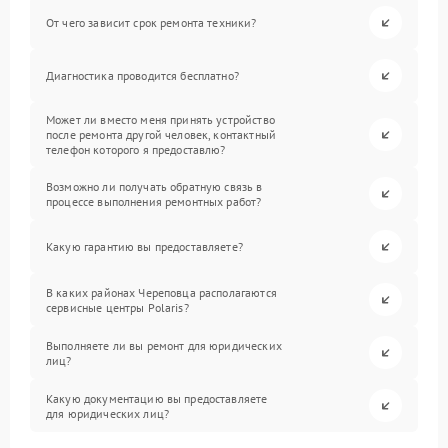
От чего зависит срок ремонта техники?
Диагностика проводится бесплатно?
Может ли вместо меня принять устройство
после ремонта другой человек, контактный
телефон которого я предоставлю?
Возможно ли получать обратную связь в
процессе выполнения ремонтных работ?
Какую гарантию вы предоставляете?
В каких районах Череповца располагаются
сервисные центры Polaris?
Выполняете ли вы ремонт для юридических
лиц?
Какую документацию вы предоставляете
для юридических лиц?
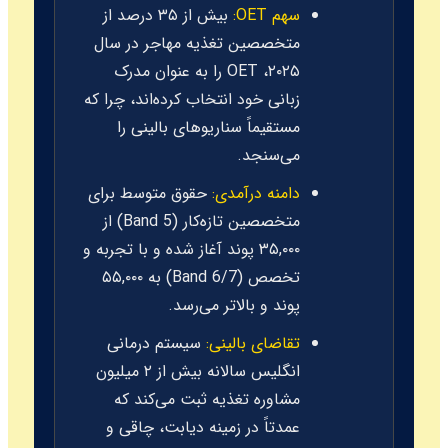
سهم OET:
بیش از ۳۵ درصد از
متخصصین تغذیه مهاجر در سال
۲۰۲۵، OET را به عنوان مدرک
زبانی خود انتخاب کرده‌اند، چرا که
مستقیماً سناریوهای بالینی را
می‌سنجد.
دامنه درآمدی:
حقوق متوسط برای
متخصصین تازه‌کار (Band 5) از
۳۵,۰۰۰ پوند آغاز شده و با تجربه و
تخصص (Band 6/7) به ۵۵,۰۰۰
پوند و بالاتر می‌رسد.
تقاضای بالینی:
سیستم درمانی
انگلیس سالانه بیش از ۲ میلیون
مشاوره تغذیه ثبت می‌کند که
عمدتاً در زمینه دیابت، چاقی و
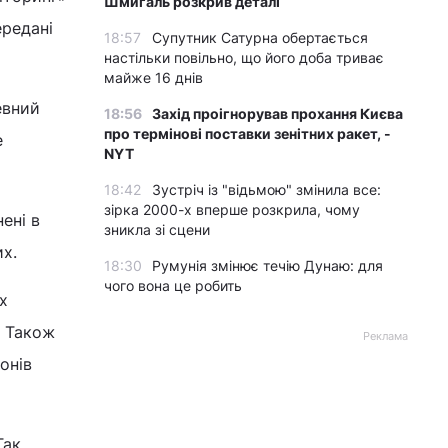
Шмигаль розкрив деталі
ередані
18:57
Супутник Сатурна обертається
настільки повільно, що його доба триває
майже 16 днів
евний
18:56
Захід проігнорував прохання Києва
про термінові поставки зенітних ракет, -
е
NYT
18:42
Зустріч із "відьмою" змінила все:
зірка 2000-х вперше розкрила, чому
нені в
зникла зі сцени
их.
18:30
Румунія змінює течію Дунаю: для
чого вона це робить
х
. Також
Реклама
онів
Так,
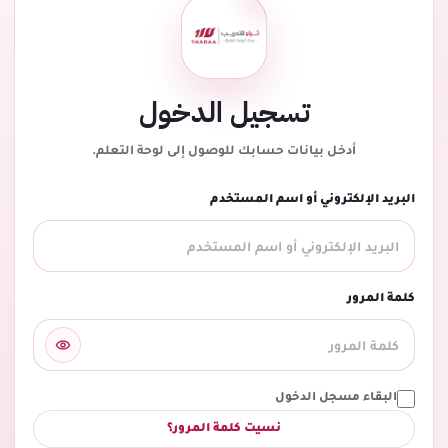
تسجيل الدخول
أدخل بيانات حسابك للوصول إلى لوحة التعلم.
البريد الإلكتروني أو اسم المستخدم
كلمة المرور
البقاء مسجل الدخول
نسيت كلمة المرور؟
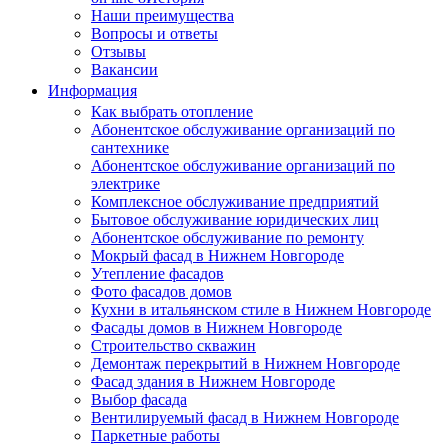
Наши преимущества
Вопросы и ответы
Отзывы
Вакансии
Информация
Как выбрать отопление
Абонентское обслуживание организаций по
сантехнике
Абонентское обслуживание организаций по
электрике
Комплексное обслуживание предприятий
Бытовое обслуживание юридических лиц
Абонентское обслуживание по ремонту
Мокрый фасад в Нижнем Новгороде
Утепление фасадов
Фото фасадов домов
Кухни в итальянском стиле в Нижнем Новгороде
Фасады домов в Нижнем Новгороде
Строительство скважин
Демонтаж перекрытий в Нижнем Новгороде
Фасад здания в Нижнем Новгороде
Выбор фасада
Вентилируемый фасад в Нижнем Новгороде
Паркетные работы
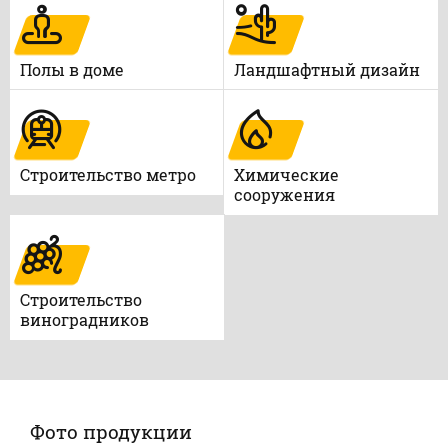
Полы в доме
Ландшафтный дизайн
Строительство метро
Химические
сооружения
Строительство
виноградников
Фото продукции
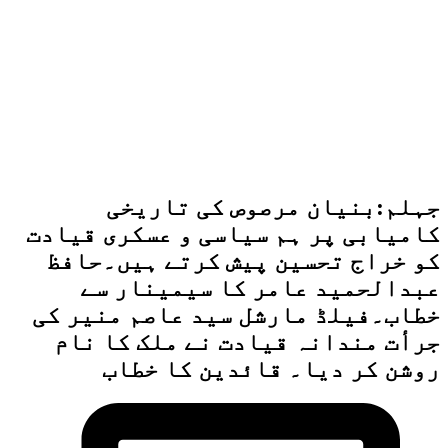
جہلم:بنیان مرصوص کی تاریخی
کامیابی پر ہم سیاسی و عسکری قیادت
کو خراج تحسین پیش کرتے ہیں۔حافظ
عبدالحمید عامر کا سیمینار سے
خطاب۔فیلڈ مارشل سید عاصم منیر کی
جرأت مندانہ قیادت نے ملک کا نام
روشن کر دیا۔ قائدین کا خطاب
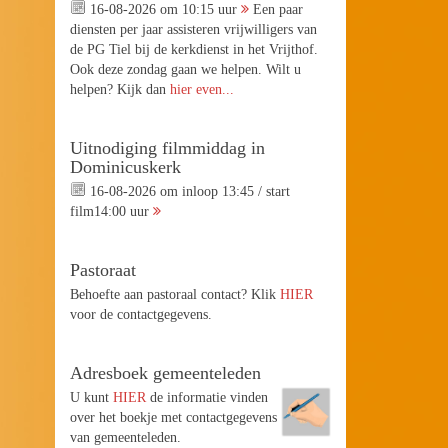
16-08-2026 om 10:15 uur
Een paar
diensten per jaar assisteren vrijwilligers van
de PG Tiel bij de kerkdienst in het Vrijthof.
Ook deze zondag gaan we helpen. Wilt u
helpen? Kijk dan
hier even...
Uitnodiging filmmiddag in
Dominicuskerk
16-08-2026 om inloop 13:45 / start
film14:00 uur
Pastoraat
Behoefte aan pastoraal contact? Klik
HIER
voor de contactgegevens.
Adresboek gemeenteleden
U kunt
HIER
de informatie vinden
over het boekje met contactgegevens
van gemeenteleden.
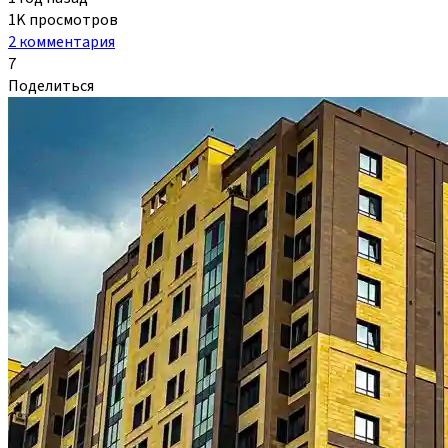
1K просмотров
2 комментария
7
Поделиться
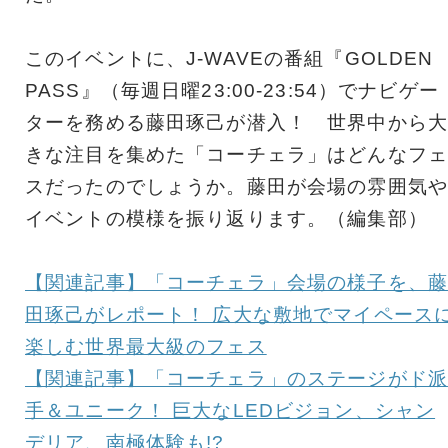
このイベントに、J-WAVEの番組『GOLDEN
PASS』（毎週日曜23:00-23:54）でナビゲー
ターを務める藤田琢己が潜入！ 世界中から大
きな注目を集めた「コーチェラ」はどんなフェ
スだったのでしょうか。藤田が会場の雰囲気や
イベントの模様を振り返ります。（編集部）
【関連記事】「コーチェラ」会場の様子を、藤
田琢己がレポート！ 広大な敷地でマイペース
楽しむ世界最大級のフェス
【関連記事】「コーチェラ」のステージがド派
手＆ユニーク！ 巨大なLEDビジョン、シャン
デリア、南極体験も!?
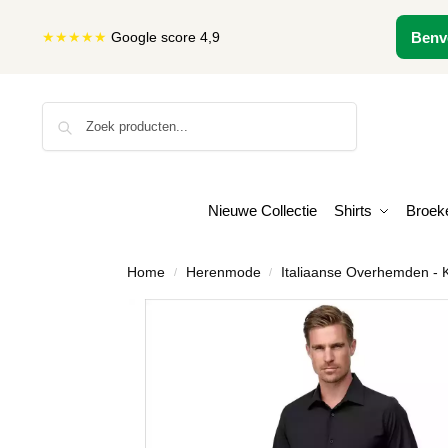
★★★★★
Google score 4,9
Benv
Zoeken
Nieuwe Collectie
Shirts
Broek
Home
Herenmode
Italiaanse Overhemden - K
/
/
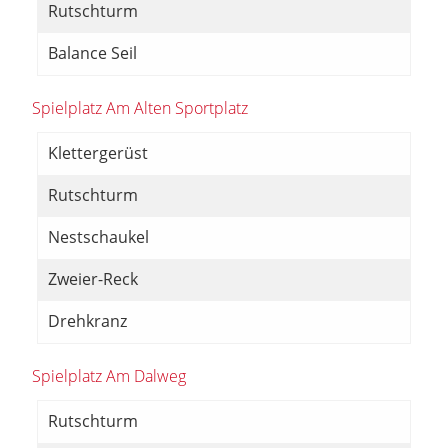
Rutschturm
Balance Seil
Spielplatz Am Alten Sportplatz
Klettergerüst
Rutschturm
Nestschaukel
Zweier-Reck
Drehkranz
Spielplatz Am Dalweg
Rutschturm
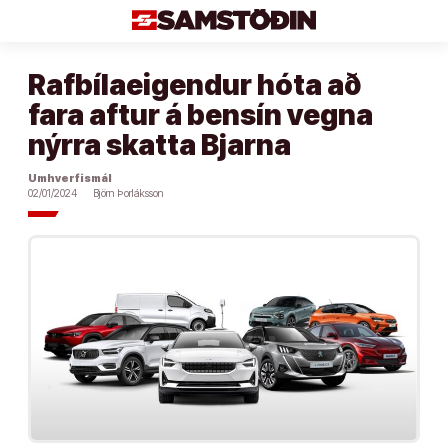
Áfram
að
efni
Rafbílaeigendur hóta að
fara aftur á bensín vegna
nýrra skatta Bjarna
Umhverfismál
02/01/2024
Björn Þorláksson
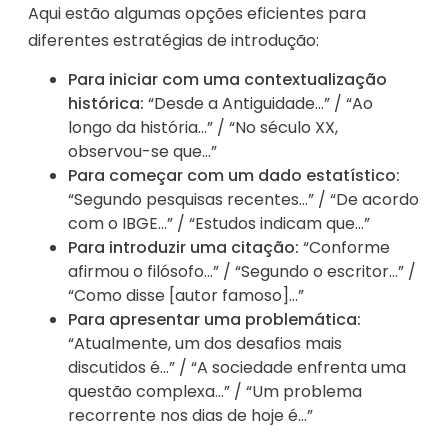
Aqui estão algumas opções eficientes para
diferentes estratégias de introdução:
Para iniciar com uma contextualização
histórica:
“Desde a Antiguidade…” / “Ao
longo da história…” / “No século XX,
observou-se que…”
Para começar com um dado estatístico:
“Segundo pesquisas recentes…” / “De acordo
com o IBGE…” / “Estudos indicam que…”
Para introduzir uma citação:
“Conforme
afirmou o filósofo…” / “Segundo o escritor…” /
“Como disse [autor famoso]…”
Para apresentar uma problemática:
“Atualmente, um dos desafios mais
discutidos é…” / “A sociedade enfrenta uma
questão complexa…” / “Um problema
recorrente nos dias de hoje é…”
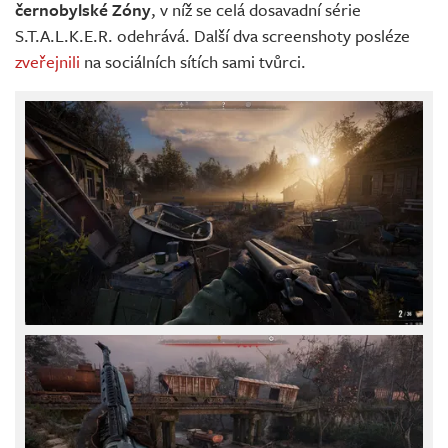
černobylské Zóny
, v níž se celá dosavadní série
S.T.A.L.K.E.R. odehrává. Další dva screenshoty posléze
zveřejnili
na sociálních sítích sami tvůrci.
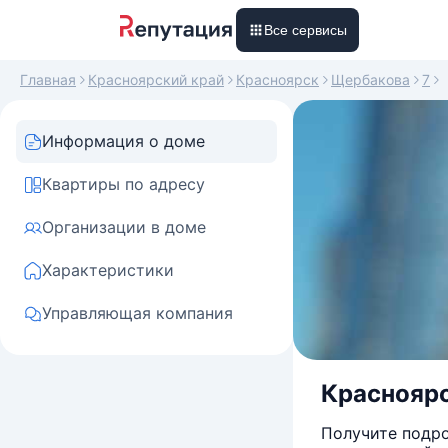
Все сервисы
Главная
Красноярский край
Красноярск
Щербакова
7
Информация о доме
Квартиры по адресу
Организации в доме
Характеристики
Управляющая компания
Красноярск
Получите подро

## Exercise goal
Arrange every line of text from all of the data above as a Markdown table with the columns Row and Line, numbering the rows and omitting blank lines. Leave the pictures out of the table.

## Answer to the exercise
| Row | Line |
|---|---|
| 1 | От чего зависит срок ремонта техники? |
| 2 | Диагностика проводится бесплатно? |
| 3 | Может ли вместо меня принять устройство |
| 4 | после ремонта другой человек, контактный |
| 5 | телефон которого я предоставлю? |
| 6 | Возможно ли получать обратную связь в |
| 7 | процессе выполнения ремонтных работ? |
| 8 | Какую гарантию вы предоставляете? |
| 9 | В каких районах Череповца располагаются |
| 10 | сервисные центры Polaris? |
| 11 | Выполняете ли вы ремонт для юридических |
| 12 | лиц? |
| 13 | Какую документацию вы предоставляете |
| 14 | для юридических лиц? |
| 15 | سهم OET: |
| 16 | بیش از ۳۵ درصد از |
| 17 | متخصصین تغذیه مهاجر در سال |
| 18 | ۲۰۲۵، OET را به عنوان مدرک |
| 19 | زبانی خود انتخاب کرده‌اند، چرا که |
| 20 | مستقیماً سناریوهای بالینی را |
| 21 | می‌سنجد. |
| 22 | دامنه درآمدی: |
| 23 | حقوق متوسط برای |
| 24 | متخصصین تازه‌کار (Band 5) از |
| 25 | ۳۵,۰۰۰ پوند آغاز شده و با تجربه و |
| 26 | تخصص (Band 6/7) به ۵۵,۰۰۰ |
| 27 | پوند و بالاتر می‌رسد. |
| 28 | تقاضای بالینی: |
| 29 | سیستم درمانی |
| 30 | انگلیس سالانه بیش از ۲ میلیون |
| 31 | مشاوره تغذیه ثبت می‌کند که |
| 32 | عمدتاً در زمینه دیابت، چاقی و |
| 33 | Шмигаль розкрив деталі |
| 34 | ередані |
| 35 | 18:57 |
| 36 | Супутник Сатурна обертається |
| 37 | настільки повільно, що його доба триває |
| 38 | майже 16 днів |
| 39 | евний |
| 40 | 18:56 |
| 41 | Захід проігнорував прохання Києва |
| 42 | про термінові поставки зенітних ракет, - |
| 43 | е |
| 44 | NYT |
| 45 | 18:42 |
| 46 | Зустріч із "відьмою" змінила все: |
| 47 | зірка 2000-х вперше розкрила, чому |
| 48 | нені в |
| 49 | зникла зі сцени |
| 50 | их. |
| 51 | 18:30 |
| 52 | Румунія змінює течію Дунаю: для |
| 53 | чого вона це робить |
| 54 | х |
| 55 | . Також |
| 56 | Реклама |
| 57 | онів |
| 58 | Так, |
| 59 | تسجيل الدخول |
| 60 | أدخل بيانات حسابك للوصول إلى لوحة التعلم. |
| 61 | البريد الإلكتروني أو اسم المستخدم |
| 62 | كلمة المرور |
| 63 | البقاء مسجل الدخول |
| 64 | نسيت كلمة المرور؟ |
| 65 | Наши преимущества |
| 66 | Вопросы и ответы |
| 67 | Отзывы |
| 68 | Вакансии |
| 69 | Информация |
| 70 | Как выбрать отопление |
| 71 | Абонентское обслуживание организаций по |
| 72 | сантехнике |
| 73 | Абонентское обслуживание организаций по |
| 74 | электрике |
| 75 | Комплексное обслуживание предприятий |
| 76 | Бытовое обслуживание юридических лиц |
| 77 | Абонентское обслуживание по ремонту |
| 78 | Мокрый фасад в Нижнем Новгороде |
| 79 | Утепление фасадов |
| 80 | Фото фасадов домов |
| 81 | Кухни в итальянском стиле в Нижнем Новгороде |
| 82 | Фасады домов в Нижнем Новгороде |
| 83 | Строительство скважин |
| 84 | Демонтаж перекрытий в Нижнем Новгороде |
| 85 | Фасад здания в Нижнем Новгороде |
| 86 | Выбор фасада |
| 87 | Вентилируемый фасад в Нижнем Новгороде |
| 88 | Паркетные работы |
| 89 | Полы в доме |
| 90 | Ландшафтный дизайн |
| 91 | Строительство метро |
| 92 | Химические |
| 93 | сооружения |
| 94 | Строительство |
| 95 | виноградников |
| 96 | Фото продукции |
| 97 | جہلم:بنیان مرصوص کی تاریخی |
| 98 | کامیابی پر ہم سیاسی و عسکری قیادت |
| 99 | کو خراج تحسین پیش کرتے ہیں۔حافظ |
| 100 | عبدالحمید عامر کا سیمینار سے |
| 101 | خطاب۔فیلڈ مارشل سید عاصم منیر کی |
| 102 | جرأت مندانہ قیادت نے ملک کا نام |
| 103 | روشن کر دیا۔ قائدین کا خطاب |
| 104 | 16-08-2026 om 10:15 uur |
| 105 | Een paar |
| 106 | diensten per jaar assisteren vrijwilligers van |
| 107 | de PG Tiel bij de kerkdienst in het Vrijthof. |
| 108 | Ook deze zondag gaan we helpen. Wilt u |
| 109 | helpen? Kijk dan |
| 110 | hier even... |
| 111 | Uitnodiging filmmiddag in |
| 112 | Dominicuskerk |
| 113 | 16-08-2026 om inloop 13:45 / start |
| 114 | film14:00 uur |
| 115 | Pastoraat |
| 116 | Behoefte aan pastoraal contact? Klik |
| 117 | HIER |
| 118 | voor de contactgegevens. |
| 119 | Adresboek gemeenteleden |
| 120 | U kunt |
| 121 | HIER |
| 122 | de informatie vinden |
| 123 | over het boekje met contactgegevens |
| 124 | van gemeenteleden. |
| 125 | 1K просмотров |
| 126 | 2 комментария |
| 127 | 7 |
| 128 | Поделиться |
| 129 | このイベントに、J-WAVEの番組『GOLDEN |
| 130 | PASS』（毎週日曜23:00-23:54）でナビゲー |
| 131 | ターを務める藤田琢己が潜入！ 世界中から大 |
| 132 | きな注目を集めた「コーチェラ」はどんなフェ |
| 133 | スだったのでしょうか。藤田が会場の雰囲気や |
| 134 | イベントの模様を振り返ります。（編集部） |
| 135 | 【関連記事】「コーチェラ」会場の様子を、藤 |
| 136 | 田琢己がレポート！ 広大な敷地でマイペース |
| 137 | 楽しむ世界最大級のフェス |
| 138 | 【関連記事】「コーチェラ」のステージがド派 |
| 139 | 手＆ユニーク！ 巨大なLEDビジョン、シャン |
| 140 | デリア、南極体験も!? |
| 141 | ★★★★★ |
| 142 | Google score 4,9 |
| 143 | Benv |
| 144 | Zoeken |
| 145 | Nieuwe Collectie |
| 146 | Shirts |
| 147 | Broek |
| 148 | Home |
| 149 | Herenmode |
| 150 | Italiaanse Overhemden - K |
| 151 | / |
| 152 | / |
| 153 | Rutschturm |
| 154 | Balance Seil |
| 155 | Spielplatz Am Alten Sportplatz |
| 156 | Klettergerüst |
| 157 | Rutschturm |
| 158 | Nestschaukel |
| 159 | Zweier-Reck |
| 160 | Drehkranz |
| 161 | Spielplatz Am Dalweg |
| 162 | Rutschturm |
| 163 | Áfram |
| 164 | að |
| 165 | efni |
| 166 | Rafbílaeigendur hóta að |
| 167 | fara aftur á bensín vegna |
| 168 | nýrra skatta Bjarna |
| 169 | Umhverfismál |
| 170 | 02/01/2024 |
| 171 | Björn Þorláksson |
| 172 | Aqui estão algumas opções eficientes para |
| 173 | diferentes estratégias de introdução: |
| 174 | Para iniciar com uma contextualização |
| 175 | histórica: |
| 176 | “Desde a Antiguidade…” / “Ao |
| 177 | longo da história…” / “No século XX, |
| 178 | observou-se que…” |
| 179 | Para começar com um dado estatístico: |
| 180 | “Segundo pesquisas recentes…” / “De acordo |
| 181 | com o IBGE…” / “Estudos indicam que…” |
| 182 | Para introduzir uma citação: |
| 183 | “Conforme |
| 184 | afirmou o filósofo…” / “Segundo o escritor…” / |
| 185 | “Como disse [autor famoso]…” |
| 186 | Para apresentar uma problemática: |
| 187 | “Atualmente, um dos desafios mais |
| 188 | discutidos é…” / “A sociedade enfrenta uma |
| 189 | questão complexa…” / “Um problema |
| 190 | recorrente nos dias de hoje é…” |
| 191 | černobylské Zóny |
| 192 | , v níž se celá dosavadní série |
| 193 | S.T.A.L.K.E.R. odehrává. Další dva screenshoty posléze |
| 194 | zveřejnili |
| 195 | na sociálních sítích sami tvůrci. |
| 196 | Все сервисы |
| 197 | Главная |
| 198 | Красноярский край |
| 199 | Красноярск |
| 200 | Щербакова |
| 201 | 7 |
| 202 | Информация о доме |
| 203 | Квартиры по адресу |
| 204 | Организации в доме |
| 205 | Характеристики |
| 206 | Управляющая компания |
| 207 | Красноярск |
| 208 | Получите подро |